Ballard took out her phone and snapped a photo of the bullet wound on the sternum. She noted that there was no gunpowder stippling, and that told her that the shot came from a distance of more than four feet. It seemed to have been a skilled shot, the work of a marksman who had hit the ten ring while most likely on the move and in an adrenalized situation. It was something to consider should she ever come face-to-face with the killer, as unlikely as that seemed at the moment.
Ballard noticed a length of string around the dead woman’s neck. It wasn’t a chain or any kind of jewelry. It was twine. If there was a pendant, she couldn’t see it because the string disappeared behind a tangle of blood-matted hair. Ballard checked the door and then looked back at the victim. She pulled the string free of the hair and saw that there was a small key tied to it. Seeing a scalpel on a tray of surgical instruments, she grabbed it and cut the string, then pulled it free. She took a latex glove from her coat pocket and placed the key and string inside it in lieu of an evidence bag.
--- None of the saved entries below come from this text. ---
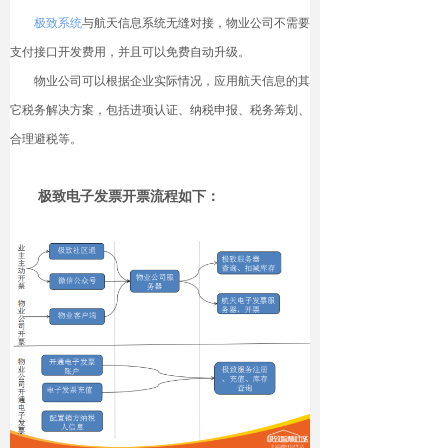
极致系统
与航天信息系统无缝对接，物业公司不需要
支付接口开发费用，并且可以免费自动升级。
物业公司可以根据企业实际情况，应用航天信息的其
它税务解决方案，包括进项认证、纳税申报、税务筹划、
合理避税等。
极致电子发票开票流程如下：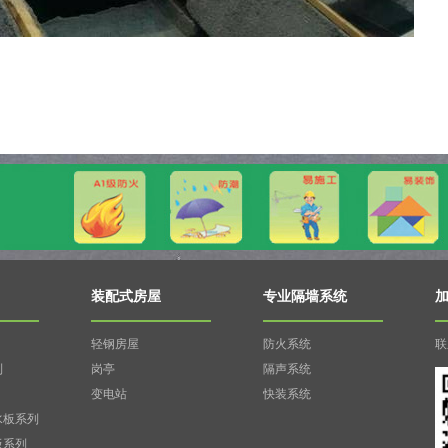
装配式房屋
专业隔墙系统
轻钢房屋
防火系统
联
列
岗亭
隔声系统
变电站
快装系统
水板系列
板系列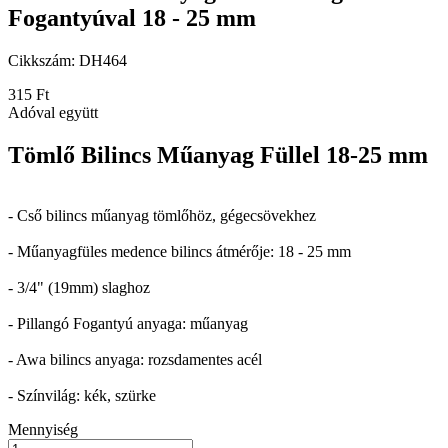
Fogantyúval 18 - 25 mm
Cikkszám:
DH464
315 Ft
Adóval együtt
Tömlő Bilincs Műanyag Füllel 18-25 mm
- Cső bilincs műanyag tömlőhöz, gégecsövekhez
- Műanyagfüles medence bilincs átmérője: 18 - 25 mm
- 3/4" (19mm) slaghoz
- Pillangó Fogantyú anyaga: műanyag
- Awa bilincs anyaga: rozsdamentes acél
- Színvilág: kék, szürke
Mennyiség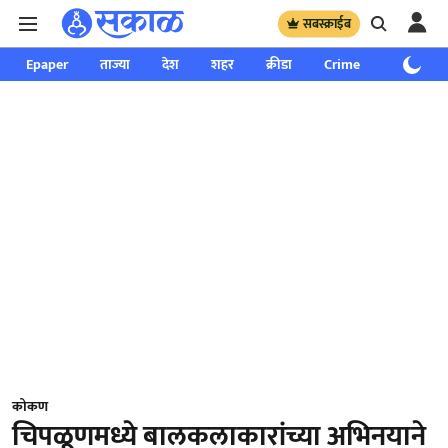
सबस्क्राईब
Epaper
ताज्या
देश
शहर
क्रीडा
Crime
साप्ताहिक
कोकण
चिपळूणमध्ये बालकलाकारांच्या अभिनयाने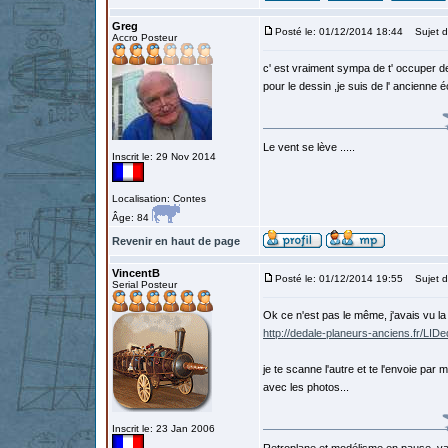
Greg
Posté le: 01/12/2014 18:44
Sujet d
Accro Posteur
c' est vraiment sympa de t' occuper de
pour le dessin ,je suis de l' ancienne 
Le vent se lève .....
Inscrit le: 29 Nov 2014
Localisation: Contes
Âge: 84
Revenir en haut de page
VincentB
Posté le: 01/12/2014 19:55
Sujet d
Serial Posteur
Ok ce n'est pas le même, j'avais vu la
http://dedale-planeurs-anciens.fr/LIDe
je te scanne l'autre et te l'envoie pa
avec les photos...
Inscrit le: 23 Jan 2006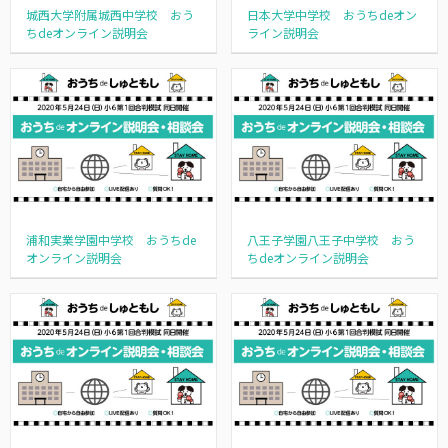
城西大学附属城西中学校 おう
日本大学中学校 おうちdeオン
ちdeオンライン説明会
ライン説明会
浦和実業学園中学校 おうちde
八王子学園八王子中学校 おう
オンライン説明会
ちdeオンライン説明会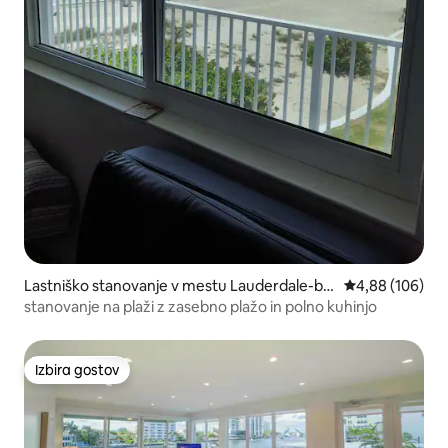
Lastniško stanovanje v mestu Lauderdale-by
Povprečna ocen
4,88 (106)
-the-Sea
stanovanje na plaži z zasebno plažo in polno kuhinjo
Izbira gostov
Izbira gostov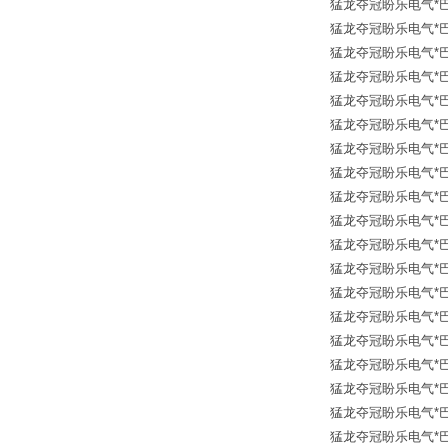
猛龙夺冠盼乐电气*巴鲁夫传
猛龙夺冠盼乐电气*巴鲁夫传
猛龙夺冠盼乐电气*巴鲁夫传
猛龙夺冠盼乐电气*巴鲁夫传
猛龙夺冠盼乐电气*巴鲁夫传
猛龙夺冠盼乐电气*巴鲁夫传
猛龙夺冠盼乐电气*巴鲁夫传
猛龙夺冠盼乐电气*巴鲁夫传
猛龙夺冠盼乐电气*巴鲁夫传
猛龙夺冠盼乐电气*巴鲁夫传
猛龙夺冠盼乐电气*巴鲁夫传
猛龙夺冠盼乐电气*巴鲁夫传
猛龙夺冠盼乐电气*巴鲁夫传
猛龙夺冠盼乐电气*巴鲁夫传
猛龙夺冠盼乐电气*巴鲁夫传
猛龙夺冠盼乐电气*巴鲁夫传
猛龙夺冠盼乐电气*巴鲁夫传
猛龙夺冠盼乐电气*巴鲁夫传
猛龙夺冠盼乐电气*巴鲁夫传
After pocketing the glove, Ballard studied the victim’s face. Her eyes were slightly open and there was still a rubber airway device in her mouth. That bothered Ballard. It distended the woman’s face and she thought it would have embarrassed her in life. Ballard wanted to remove it but knew it was against protocol. The coroner was supposed to receive the body as it was in death. She had already crossed the line by taking the key but the indignity of the rubber airway got to her. She was reaching for it when a voice interrupted from behind.